Speech recognition is becoming a ubiquitous component of the digital infrastructure, serving as an I/O adapter between people and electronic devices.  However, the computational demands imposed by speech recognition make it difficult to integrate into a wide variety of systems.  Today’s popular practice of transmitting voice data to cloud servers requires an Internet connection that may impose unwanted complexity, bandwidth, and latency constraints.  In order to lift these constraints, we are developing a hardware speech decoder architecture that can easily be scaled to trade among performance (vocabulary, decoding speed, and accuracy), power consumption, and cost.

We are now designing a “baseline” speech recognizer IC to serve as a starting point for architectural studies and improved designs in the future.  This chip is intended to decode the 5,000-word Wall Street Journal (Nov. 1992) data set in real time with 10% word error rate (WER) and system power consumption of 100 mW.  Building on the architecture of [1] , it performs a Viterbi search over a hidden Markov model using industry-standard weighted finite-state transducer (WFST) transition probabilities [2] and Gaussian mixture model (GMM) emission probabilities.  The WFST and GMM parameters are stored in an off-chip NAND flash memory; models for different speakers, vocabularies, and/or languages can be prepared offline and loaded from a computer.  The chip integrates the front-end, modeling, and search components needed to convert audio samples from an ADC directly to text without software assistance.  Its tradeoffs among energy, speed, and accuracy can be manipulated via the model complexity, runtime parameters (e.g., beam width), and voltage/frequency scaling.

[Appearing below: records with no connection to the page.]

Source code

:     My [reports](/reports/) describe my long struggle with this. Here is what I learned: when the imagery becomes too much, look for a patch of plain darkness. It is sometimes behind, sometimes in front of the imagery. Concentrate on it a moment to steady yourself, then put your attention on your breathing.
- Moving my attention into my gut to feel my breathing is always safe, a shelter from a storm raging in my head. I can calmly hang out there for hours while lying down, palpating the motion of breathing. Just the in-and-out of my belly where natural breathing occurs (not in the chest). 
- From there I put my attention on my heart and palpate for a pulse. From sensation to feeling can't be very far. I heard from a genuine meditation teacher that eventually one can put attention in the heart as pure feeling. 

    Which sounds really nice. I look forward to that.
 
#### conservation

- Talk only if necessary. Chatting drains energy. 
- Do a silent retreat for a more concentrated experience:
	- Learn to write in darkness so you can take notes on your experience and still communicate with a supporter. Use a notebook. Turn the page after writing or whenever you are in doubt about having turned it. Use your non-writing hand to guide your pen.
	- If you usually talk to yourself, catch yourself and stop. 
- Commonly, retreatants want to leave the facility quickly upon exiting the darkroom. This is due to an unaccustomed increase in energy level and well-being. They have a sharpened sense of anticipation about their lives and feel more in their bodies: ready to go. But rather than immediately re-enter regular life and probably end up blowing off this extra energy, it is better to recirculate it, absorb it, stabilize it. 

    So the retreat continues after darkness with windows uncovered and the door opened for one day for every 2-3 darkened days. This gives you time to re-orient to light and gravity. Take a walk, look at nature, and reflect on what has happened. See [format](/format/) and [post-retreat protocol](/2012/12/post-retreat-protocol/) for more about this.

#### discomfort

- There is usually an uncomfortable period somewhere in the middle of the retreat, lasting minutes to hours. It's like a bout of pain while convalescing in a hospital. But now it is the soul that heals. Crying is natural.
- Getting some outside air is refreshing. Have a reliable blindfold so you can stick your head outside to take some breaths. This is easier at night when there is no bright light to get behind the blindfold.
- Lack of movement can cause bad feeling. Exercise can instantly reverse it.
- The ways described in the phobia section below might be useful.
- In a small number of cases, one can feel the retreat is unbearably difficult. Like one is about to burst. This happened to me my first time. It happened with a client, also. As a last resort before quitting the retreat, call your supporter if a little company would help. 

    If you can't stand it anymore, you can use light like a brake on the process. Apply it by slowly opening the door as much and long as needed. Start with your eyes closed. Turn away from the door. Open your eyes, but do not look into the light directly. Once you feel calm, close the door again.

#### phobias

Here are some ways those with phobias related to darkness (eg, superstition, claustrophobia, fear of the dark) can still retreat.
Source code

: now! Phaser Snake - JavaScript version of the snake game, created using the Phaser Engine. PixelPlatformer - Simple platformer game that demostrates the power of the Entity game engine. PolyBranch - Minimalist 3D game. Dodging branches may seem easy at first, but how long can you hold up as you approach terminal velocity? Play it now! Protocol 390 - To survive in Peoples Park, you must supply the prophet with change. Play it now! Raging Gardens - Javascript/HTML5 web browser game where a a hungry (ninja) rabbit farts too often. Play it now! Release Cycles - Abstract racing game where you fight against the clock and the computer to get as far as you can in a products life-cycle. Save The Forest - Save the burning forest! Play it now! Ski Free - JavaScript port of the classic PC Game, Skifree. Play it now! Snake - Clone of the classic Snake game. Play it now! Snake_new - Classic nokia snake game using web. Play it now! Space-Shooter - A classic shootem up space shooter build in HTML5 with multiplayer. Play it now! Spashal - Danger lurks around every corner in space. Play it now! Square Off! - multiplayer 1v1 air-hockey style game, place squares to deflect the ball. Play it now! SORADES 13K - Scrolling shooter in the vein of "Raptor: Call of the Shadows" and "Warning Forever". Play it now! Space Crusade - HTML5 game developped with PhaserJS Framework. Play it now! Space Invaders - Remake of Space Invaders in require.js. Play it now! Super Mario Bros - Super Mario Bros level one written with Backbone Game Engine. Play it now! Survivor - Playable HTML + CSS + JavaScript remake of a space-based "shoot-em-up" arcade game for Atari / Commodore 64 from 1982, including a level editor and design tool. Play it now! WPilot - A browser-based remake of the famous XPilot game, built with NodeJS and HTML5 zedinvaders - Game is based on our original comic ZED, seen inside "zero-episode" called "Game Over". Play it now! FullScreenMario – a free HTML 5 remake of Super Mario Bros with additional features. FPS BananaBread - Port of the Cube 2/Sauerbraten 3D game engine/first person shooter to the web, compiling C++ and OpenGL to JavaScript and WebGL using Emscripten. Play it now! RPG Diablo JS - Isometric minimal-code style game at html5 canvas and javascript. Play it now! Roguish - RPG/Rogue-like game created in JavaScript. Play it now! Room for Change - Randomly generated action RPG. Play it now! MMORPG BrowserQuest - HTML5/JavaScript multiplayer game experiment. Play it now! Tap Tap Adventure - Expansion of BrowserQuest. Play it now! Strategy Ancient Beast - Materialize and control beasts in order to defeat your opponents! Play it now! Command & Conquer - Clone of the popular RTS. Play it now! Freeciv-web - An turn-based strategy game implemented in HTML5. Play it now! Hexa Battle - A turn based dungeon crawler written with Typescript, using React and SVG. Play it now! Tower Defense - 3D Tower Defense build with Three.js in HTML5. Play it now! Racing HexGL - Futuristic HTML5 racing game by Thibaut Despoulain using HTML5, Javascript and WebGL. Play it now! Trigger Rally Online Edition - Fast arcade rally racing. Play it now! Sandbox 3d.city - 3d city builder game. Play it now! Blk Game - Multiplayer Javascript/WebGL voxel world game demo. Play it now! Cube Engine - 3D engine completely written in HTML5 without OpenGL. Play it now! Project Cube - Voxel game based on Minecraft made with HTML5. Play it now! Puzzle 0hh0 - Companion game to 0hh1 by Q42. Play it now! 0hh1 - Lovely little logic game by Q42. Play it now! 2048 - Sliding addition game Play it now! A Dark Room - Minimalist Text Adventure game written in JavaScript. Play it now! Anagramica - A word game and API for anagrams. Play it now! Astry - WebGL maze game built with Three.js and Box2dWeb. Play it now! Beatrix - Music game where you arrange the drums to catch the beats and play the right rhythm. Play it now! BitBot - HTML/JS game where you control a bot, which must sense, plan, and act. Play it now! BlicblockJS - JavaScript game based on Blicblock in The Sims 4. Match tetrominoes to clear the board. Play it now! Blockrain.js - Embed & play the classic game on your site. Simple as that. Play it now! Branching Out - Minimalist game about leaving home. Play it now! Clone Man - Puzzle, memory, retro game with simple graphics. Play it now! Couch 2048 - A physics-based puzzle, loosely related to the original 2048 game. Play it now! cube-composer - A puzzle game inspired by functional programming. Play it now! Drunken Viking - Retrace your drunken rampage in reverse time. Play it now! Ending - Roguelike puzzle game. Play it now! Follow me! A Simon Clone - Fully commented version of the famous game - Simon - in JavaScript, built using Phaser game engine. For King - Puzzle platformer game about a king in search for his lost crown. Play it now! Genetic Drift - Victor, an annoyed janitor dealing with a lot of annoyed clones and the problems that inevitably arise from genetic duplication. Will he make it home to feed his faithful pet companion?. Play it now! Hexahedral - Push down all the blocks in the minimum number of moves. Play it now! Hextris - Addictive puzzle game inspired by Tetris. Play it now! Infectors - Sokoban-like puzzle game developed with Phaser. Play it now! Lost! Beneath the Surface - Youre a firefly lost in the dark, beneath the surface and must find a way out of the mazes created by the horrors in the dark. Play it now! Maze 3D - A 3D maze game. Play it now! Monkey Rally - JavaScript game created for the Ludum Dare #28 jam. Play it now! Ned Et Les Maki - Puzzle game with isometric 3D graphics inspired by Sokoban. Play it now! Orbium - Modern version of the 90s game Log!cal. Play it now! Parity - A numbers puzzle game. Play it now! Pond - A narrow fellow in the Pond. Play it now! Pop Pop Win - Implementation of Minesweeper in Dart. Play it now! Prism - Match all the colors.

Memory access is expected to be the limiting factor in both decoding speed and power consumption.  Previous FPGA implementations required DDR SDRAM with multi-GB/s bandwidth, which is not practical for low-power systems.  We are focusing our efforts on minimizing the off-chip memory bandwidth demands using model compression (e.g., nonlinear quantization of parameters [3] ), access reordering, and caching techniques.  Future implementations will also allow larger active state list sizes to improve decoding accuracy, especially with larger vocabularies.

  1. J. Choi, K. You, and W. Sung, “An FPGA implementation of speech recognition with weighted finite state transducers,” in IEEE International Conference on Acoustics Speech and Signal Processing, 2010, pp. 1602-1605. []
  2. M. Mohri, F. Pereira, and M. Riley, “Speech recognition with weighted finite-state transducers,” in Springer Handbook on Speech Processing and Speech Communication. Heidelberg, Germany: Springer-Verlag, 2008 []
  3. I. L. Hetherington, “PocketSUMMIT: Small-footprint continuous speech recognition,” in INTERSPEECH, 2007, pp. 1465-1468. []